Radioactive isotopes of several elements including uranium (U), thorium (Th), and potassium (K) serve as timekeepers in geology. These dating techniques are quite complicated in detail, but relatively simple in principle. The least complicated radiometric techniques commonly used to obtain numeric ages of rocks involve a radioactive isotope of potassium (potassium-40). Uranium and thorium dating techniques are more complicated, in part because these elements do not decay in a single step, but instead have complicated decay series that include several short-lived radioisotopes (including radon and radium) that in turn decay before the stable daughter (lead) is formed.

Most potassium is stable, but a tiny percentage (0.012%) is radioactive with a half-life of 1.25 billion years, providing a clock with a pendulum that can measure all but the most recent geologic events. Potassium-40 is also useful to geologists is that it can decay to argon (Ar), a noble gas (like helium) that does not form chemical bonds with other elements. Therefore, when a mineral crystal forms, say in a body of magma prior to a volcanic eruption, it does not contain argon. But through time, radioactive decay of potassium-40 produces argon which is then trapped inside crystal grains.

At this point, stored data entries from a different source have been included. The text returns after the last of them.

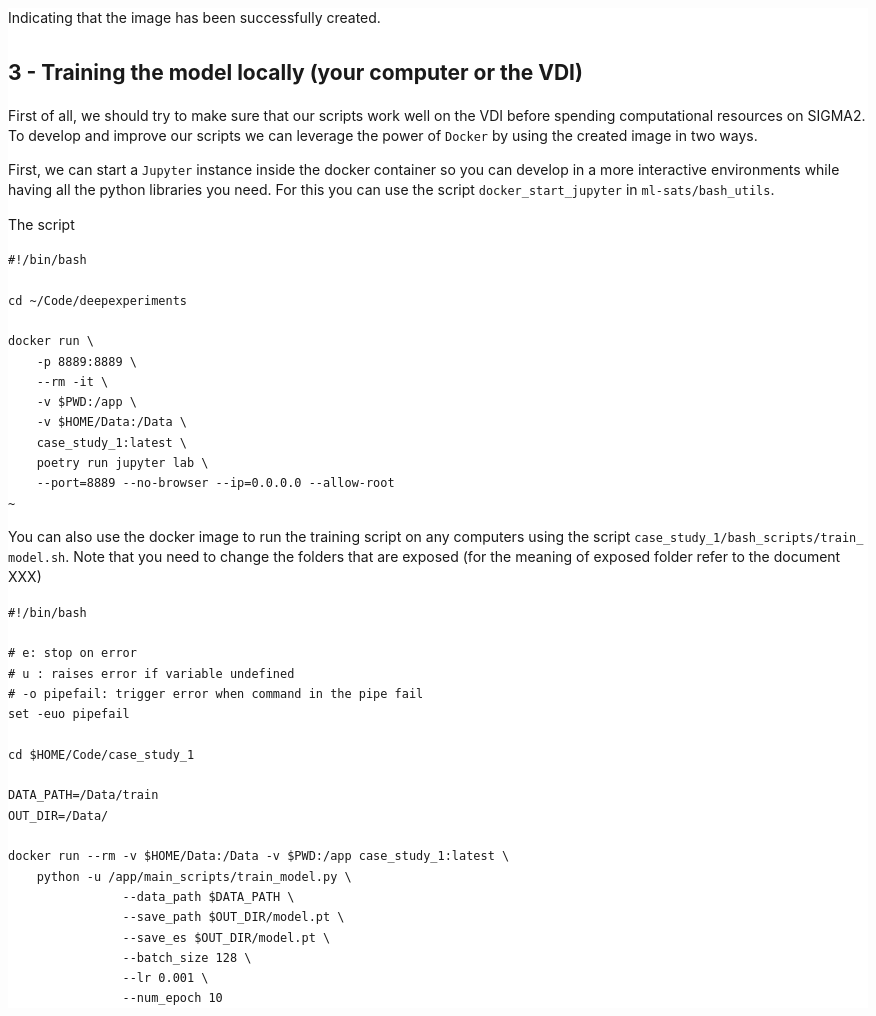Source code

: Indicating that the image has been successfully created.

## 3 - Training the model locally (your computer or the VDI)

First of all, we should try to make sure that our scripts work well on the VDI before spending computational resources on SIGMA2. To develop and improve our scripts we can leverage the power of `Docker` by using the created image in two ways. 

First, we can start a `Jupyter` instance inside the docker container so you can develop in a more interactive environments while having all the python libraries you need. For this you can use the script `docker_start_jupyter` in `ml-sats/bash_utils`.

The script 

```
#!/bin/bash

cd ~/Code/deepexperiments

docker run \
    -p 8889:8889 \
    --rm -it \
    -v $PWD:/app \
    -v $HOME/Data:/Data \
    case_study_1:latest \
    poetry run jupyter lab \
    --port=8889 --no-browser --ip=0.0.0.0 --allow-root
~                                                        
```

You can also use the docker image to run the training script on any computers using the script `case_study_1/bash_scripts/train_model.sh`. Note that you need to change the folders that are exposed (for the meaning of exposed folder refer to the document XXX)

```
#!/bin/bash

# e: stop on error
# u : raises error if variable undefined
# -o pipefail: trigger error when command in the pipe fail
set -euo pipefail

cd $HOME/Code/case_study_1

DATA_PATH=/Data/train
OUT_DIR=/Data/

docker run --rm -v $HOME/Data:/Data -v $PWD:/app case_study_1:latest \
    python -u /app/main_scripts/train_model.py \
                --data_path $DATA_PATH \
                --save_path $OUT_DIR/model.pt \
                --save_es $OUT_DIR/model.pt \
                --batch_size 128 \
                --lr 0.001 \
                --num_epoch 10
```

A volcanic ash layer in the Morrison Formation. Photo courtesy of Jim Kirkland, Utah State Paleontologist.

The potassium-argon dating technique involves measurement of the quantity of potassium-40 and argon and calculations using potassium-40’s half-life.

In recent decades, geologists have developed a more advanced version of this technique wherein samples are placed in a research nuclear reactor to convert regular potassium (potassium-39) into argon-39. Argon dating is both more accurate and more precise, allowing geologists to measure the quantity of just one element (argon) and the relative amounts of the different isotopes. Argon dating is one of the most widely used geologic dating techniques in current research.

Like for any scientific analysis, there are constraints on when argon dating can be used. Argon dating cannot be used to date extremely young rocks, because with its long half-life, enough time may not have passed for measurable amounts of argon to form. It also can only be used on minerals (like feldspars) that contain potassium.

The US Geological Survey’s argon dating laboratory in Menlo Park, California. USGS image.

Argon dating is performed almost exclusively on volcanic rocks since the time of volcanic eruption is what starts the argon clock. But it can be used on sedimentary rocks that contain volcanic ash layers. Volcanic ash (which is finely shattered rock material produced during eruptions) from distant volcanic eruptions can fall onto river floodplains and other ancient environments and provide timekeepers for sediments above and below them.

Argon dating and other techniques have been used to date volcanic ashes in several rock layers (formations to geologists) near Moab, including the Chinle, Morrison, and Cedar Mountain formations. The ages of rock layers above and below the units containing dated volcanic ashes are inferred based on these available age determinations. Other dating techniques have been used to identify when the La Sal Mountains formed and to determine the age of the Colorado River canyons near Moab.

Together, these clocks in rocks have helped build the timeline of Moab’s geologic history. The oldest rocks found nearby are 1,700 million year old igneous and metamorphic rocks in Westwater Canyon. The Chinle Formation was deposited between 230 and 201 million years ago, and the Morrison Formation was between 157 and 150 million years ago. The current canyon country landscape formed much more recently, within the last 1.5 million years.

The potassium-argon dating is a relatively straight-forward example of how radiometric dating techniques work.

A self-described “rock nerd,” Allyson Mathis is a geologist, informal geoscience educator and science writer living in Moab.